● Directions:
All of the data must be printed exactly; please include every line.

● Dataset records:
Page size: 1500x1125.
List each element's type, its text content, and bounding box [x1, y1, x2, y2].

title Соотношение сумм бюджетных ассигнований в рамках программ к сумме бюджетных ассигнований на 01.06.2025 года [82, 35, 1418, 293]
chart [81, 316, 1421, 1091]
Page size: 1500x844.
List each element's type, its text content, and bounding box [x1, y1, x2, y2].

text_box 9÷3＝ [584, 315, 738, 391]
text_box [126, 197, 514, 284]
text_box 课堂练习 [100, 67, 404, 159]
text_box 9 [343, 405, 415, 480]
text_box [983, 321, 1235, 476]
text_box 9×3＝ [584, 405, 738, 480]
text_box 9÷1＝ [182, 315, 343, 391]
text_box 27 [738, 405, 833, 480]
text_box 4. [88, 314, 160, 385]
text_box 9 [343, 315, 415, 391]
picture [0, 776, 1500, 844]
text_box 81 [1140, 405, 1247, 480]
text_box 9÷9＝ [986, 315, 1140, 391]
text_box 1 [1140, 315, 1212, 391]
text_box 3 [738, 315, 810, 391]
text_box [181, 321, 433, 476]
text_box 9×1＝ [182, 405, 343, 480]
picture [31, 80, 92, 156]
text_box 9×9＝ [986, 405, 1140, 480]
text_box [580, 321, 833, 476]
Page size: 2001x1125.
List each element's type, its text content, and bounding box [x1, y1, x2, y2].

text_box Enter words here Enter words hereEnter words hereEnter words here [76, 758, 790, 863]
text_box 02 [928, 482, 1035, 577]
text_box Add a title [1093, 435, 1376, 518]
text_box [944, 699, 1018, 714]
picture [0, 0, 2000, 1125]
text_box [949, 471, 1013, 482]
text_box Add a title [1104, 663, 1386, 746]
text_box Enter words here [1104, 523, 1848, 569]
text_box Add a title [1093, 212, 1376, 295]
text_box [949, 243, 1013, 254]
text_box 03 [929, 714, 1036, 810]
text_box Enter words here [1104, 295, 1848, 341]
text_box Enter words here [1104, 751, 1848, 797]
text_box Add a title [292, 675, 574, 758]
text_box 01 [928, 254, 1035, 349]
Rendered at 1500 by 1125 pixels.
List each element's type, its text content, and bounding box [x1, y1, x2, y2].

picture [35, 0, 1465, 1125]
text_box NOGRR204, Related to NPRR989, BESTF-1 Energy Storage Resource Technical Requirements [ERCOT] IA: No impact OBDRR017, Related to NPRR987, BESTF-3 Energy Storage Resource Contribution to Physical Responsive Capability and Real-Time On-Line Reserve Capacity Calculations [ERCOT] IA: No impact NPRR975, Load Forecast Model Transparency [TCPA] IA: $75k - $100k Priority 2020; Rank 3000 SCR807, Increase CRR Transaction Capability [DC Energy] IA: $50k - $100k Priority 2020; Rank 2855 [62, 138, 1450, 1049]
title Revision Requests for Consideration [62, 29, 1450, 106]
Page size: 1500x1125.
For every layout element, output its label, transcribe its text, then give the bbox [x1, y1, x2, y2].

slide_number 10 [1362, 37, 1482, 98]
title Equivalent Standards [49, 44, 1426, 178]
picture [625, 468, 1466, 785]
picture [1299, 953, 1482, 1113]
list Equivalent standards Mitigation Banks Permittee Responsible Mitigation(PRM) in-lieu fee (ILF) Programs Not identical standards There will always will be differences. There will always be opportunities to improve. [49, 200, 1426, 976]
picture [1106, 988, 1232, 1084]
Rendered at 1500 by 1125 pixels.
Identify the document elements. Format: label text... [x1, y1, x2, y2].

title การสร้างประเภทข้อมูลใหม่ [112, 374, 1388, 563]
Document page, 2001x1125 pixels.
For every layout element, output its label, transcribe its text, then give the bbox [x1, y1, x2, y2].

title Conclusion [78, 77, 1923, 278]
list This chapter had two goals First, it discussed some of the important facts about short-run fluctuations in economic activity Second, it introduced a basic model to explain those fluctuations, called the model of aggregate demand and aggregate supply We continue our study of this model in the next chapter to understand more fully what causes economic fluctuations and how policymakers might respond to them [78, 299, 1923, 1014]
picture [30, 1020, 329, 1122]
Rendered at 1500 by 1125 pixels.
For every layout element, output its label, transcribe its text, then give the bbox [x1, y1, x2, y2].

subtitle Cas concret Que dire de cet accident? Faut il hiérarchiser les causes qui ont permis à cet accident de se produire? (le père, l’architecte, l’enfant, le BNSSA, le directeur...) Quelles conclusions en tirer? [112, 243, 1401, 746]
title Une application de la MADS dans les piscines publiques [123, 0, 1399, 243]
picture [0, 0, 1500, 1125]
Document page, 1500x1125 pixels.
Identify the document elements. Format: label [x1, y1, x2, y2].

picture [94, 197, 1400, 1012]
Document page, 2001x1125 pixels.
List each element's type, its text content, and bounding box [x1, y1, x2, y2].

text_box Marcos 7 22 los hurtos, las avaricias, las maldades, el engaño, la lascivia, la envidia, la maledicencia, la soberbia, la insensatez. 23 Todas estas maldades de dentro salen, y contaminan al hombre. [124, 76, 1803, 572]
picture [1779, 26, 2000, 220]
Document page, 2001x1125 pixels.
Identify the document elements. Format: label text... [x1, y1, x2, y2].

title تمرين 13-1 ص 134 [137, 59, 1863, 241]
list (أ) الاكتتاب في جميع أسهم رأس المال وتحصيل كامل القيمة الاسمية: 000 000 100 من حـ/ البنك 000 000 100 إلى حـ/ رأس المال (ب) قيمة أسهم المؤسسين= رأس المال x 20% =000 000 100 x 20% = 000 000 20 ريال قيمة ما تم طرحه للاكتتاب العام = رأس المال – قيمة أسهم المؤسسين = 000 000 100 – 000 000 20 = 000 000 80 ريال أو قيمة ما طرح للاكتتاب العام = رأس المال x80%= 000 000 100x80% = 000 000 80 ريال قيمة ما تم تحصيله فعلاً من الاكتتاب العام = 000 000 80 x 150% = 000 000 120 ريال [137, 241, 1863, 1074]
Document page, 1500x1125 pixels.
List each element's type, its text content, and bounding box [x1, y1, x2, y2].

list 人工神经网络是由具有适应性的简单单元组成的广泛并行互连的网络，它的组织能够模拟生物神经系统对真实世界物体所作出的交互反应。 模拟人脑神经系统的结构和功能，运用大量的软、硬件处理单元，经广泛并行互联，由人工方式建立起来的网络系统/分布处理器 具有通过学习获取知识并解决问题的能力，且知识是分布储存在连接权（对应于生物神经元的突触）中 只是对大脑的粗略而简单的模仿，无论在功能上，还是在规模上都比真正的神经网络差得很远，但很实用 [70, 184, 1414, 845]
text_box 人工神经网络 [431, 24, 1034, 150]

● Response to the exercise:
Page size: 1500x1125.
List each element's type, its text content, and bounding box [x1, y1, x2, y2].

title Соотношение сумм бюджетных ассигнований в рамках программ к сумме бюджетных ассигнований на 01.06.2025 года [82, 35, 1418, 293]
chart [81, 316, 1421, 1091]
Page size: 1500x844.
List each element's type, its text content, and bounding box [x1, y1, x2, y2].

text_box 9÷3＝ [584, 315, 738, 391]
text_box [126, 197, 514, 284]
text_box 课堂练习 [100, 67, 404, 159]
text_box 9 [343, 405, 415, 480]
text_box [983, 321, 1235, 476]
text_box 9×3＝ [584, 405, 738, 480]
text_box 9÷1＝ [182, 315, 343, 391]
text_box 27 [738, 405, 833, 480]
text_box 4. [88, 314, 160, 385]
text_box 9 [343, 315, 415, 391]
picture [0, 776, 1500, 844]
text_box 81 [1140, 405, 1247, 480]
text_box 9÷9＝ [986, 315, 1140, 391]
text_box 1 [1140, 315, 1212, 391]
text_box 3 [738, 315, 810, 391]
text_box [181, 321, 433, 476]
text_box 9×1＝ [182, 405, 343, 480]
picture [31, 80, 92, 156]
text_box 9×9＝ [986, 405, 1140, 480]
text_box [580, 321, 833, 476]
Page size: 2001x1125.
List each element's type, its text content, and bounding box [x1, y1, x2, y2].

text_box Enter words here Enter words hereEnter words hereEnter words here [76, 758, 790, 863]
text_box 02 [928, 482, 1035, 577]
text_box Add a title [1093, 435, 1376, 518]
text_box [944, 699, 1018, 714]
picture [0, 0, 2000, 1125]
text_box [949, 471, 1013, 482]
text_box Add a title [1104, 663, 1386, 746]
text_box Enter words here [1104, 523, 1848, 569]
text_box Add a title [1093, 212, 1376, 295]
text_box [949, 243, 1013, 254]
text_box 03 [929, 714, 1036, 810]
text_box Enter words here [1104, 295, 1848, 341]
text_box Enter words here [1104, 751, 1848, 797]
text_box Add a title [292, 675, 574, 758]
text_box 01 [928, 254, 1035, 349]
Rendered at 1500 by 1125 pixels.
List each element's type, its text content, and bounding box [x1, y1, x2, y2].

picture [35, 0, 1465, 1125]
text_box NOGRR204, Related to NPRR989, BESTF-1 Energy Storage Resource Technical Requirements [ERCOT] IA: No impact OBDRR017, Related to NPRR987, BESTF-3 Energy Storage Resource Contribution to Physical Responsive Capability and Real-Time On-Line Reserve Capacity Calculations [ERCOT] IA: No impact NPRR975, Load Forecast Model Transparency [TCPA] IA: $75k - $100k Priority 2020; Rank 3000 SCR807, Increase CRR Transaction Capability [DC Energy] IA: $50k - $100k Priority 2020; Rank 2855 [62, 138, 1450, 1049]
title Revision Requests for Consideration [62, 29, 1450, 106]
Page size: 1500x1125.
For every layout element, output its label, transcribe its text, then give the bbox [x1, y1, x2, y2].

slide_number 10 [1362, 37, 1482, 98]
title Equivalent Standards [49, 44, 1426, 178]
picture [625, 468, 1466, 785]
picture [1299, 953, 1482, 1113]
list Equivalent standards Mitigation Banks Permittee Responsible Mitigation(PRM) in-lieu fee (ILF) Programs Not identical standards There will always will be differences. There will always be opportunities to improve. [49, 200, 1426, 976]
picture [1106, 988, 1232, 1084]
Rendered at 1500 by 1125 pixels.
Identify the document elements. Format: label text... [x1, y1, x2, y2].

title การสร้างประเภทข้อมูลใหม่ [112, 374, 1388, 563]
Document page, 2001x1125 pixels.
For every layout element, output its label, transcribe its text, then give the bbox [x1, y1, x2, y2].

title Conclusion [78, 77, 1923, 278]
list This chapter had two goals First, it discussed some of the important facts about short-run fluctuations in economic activity Second, it introduced a basic model to explain those fluctuations, called the model of aggregate demand and aggregate supply We continue our study of this model in the next chapter to understand more fully what causes economic fluctuations and how policymakers might respond to them [78, 299, 1923, 1014]
picture [30, 1020, 329, 1122]
Rendered at 1500 by 1125 pixels.
For every layout element, output its label, transcribe its text, then give the bbox [x1, y1, x2, y2].

subtitle Cas concret Que dire de cet accident? Faut il hiérarchiser les causes qui ont permis à cet accident de se produire? (le père, l’architecte, l’enfant, le BNSSA, le directeur...) Quelles conclusions en tirer? [112, 243, 1401, 746]
title Une application de la MADS dans les piscines publiques [123, 0, 1399, 243]
picture [0, 0, 1500, 1125]
Document page, 1500x1125 pixels.
Identify the document elements. Format: label [x1, y1, x2, y2].

picture [94, 197, 1400, 1012]
Document page, 2001x1125 pixels.
List each element's type, its text content, and bounding box [x1, y1, x2, y2].

text_box Marcos 7 22 los hurtos, las avaricias, las maldades, el engaño, la lascivia, la envidia, la maledicencia, la soberbia, la insensatez. 23 Todas estas maldades de dentro salen, y contaminan al hombre. [124, 76, 1803, 572]
picture [1779, 26, 2000, 220]
Document page, 2001x1125 pixels.
Identify the document elements. Format: label text... [x1, y1, x2, y2].

title تمرين 13-1 ص 134 [137, 59, 1863, 241]
list (أ) الاكتتاب في جميع أسهم رأس المال وتحصيل كامل القيمة الاسمية: 000 000 100 من حـ/ البنك 000 000 100 إلى حـ/ رأس المال (ب) قيمة أسهم المؤسسين= رأس المال x 20% =000 000 100 x 20% = 000 000 20 ريال قيمة ما تم طرحه للاكتتاب العام = رأس المال – قيمة أسهم المؤسسين = 000 000 100 – 000 000 20 = 000 000 80 ريال أو قيمة ما طرح للاكتتاب العام = رأس المال x80%= 000 000 100x80% = 000 000 80 ريال قيمة ما تم تحصيله فعلاً من الاكتتاب العام = 000 000 80 x 150% = 000 000 120 ريال [137, 241, 1863, 1074]
Document page, 1500x1125 pixels.
List each element's type, its text content, and bounding box [x1, y1, x2, y2].

list 人工神经网络是由具有适应性的简单单元组成的广泛并行互连的网络，它的组织能够模拟生物神经系统对真实世界物体所作出的交互反应。 模拟人脑神经系统的结构和功能，运用大量的软、硬件处理单元，经广泛并行互联，由人工方式建立起来的网络系统/分布处理器 具有通过学习获取知识并解决问题的能力，且知识是分布储存在连接权（对应于生物神经元的突触）中 只是对大脑的粗略而简单的模仿，无论在功能上，还是在规模上都比真正的神经网络差得很远，但很实用 [70, 184, 1414, 845]
text_box 人工神经网络 [431, 24, 1034, 150]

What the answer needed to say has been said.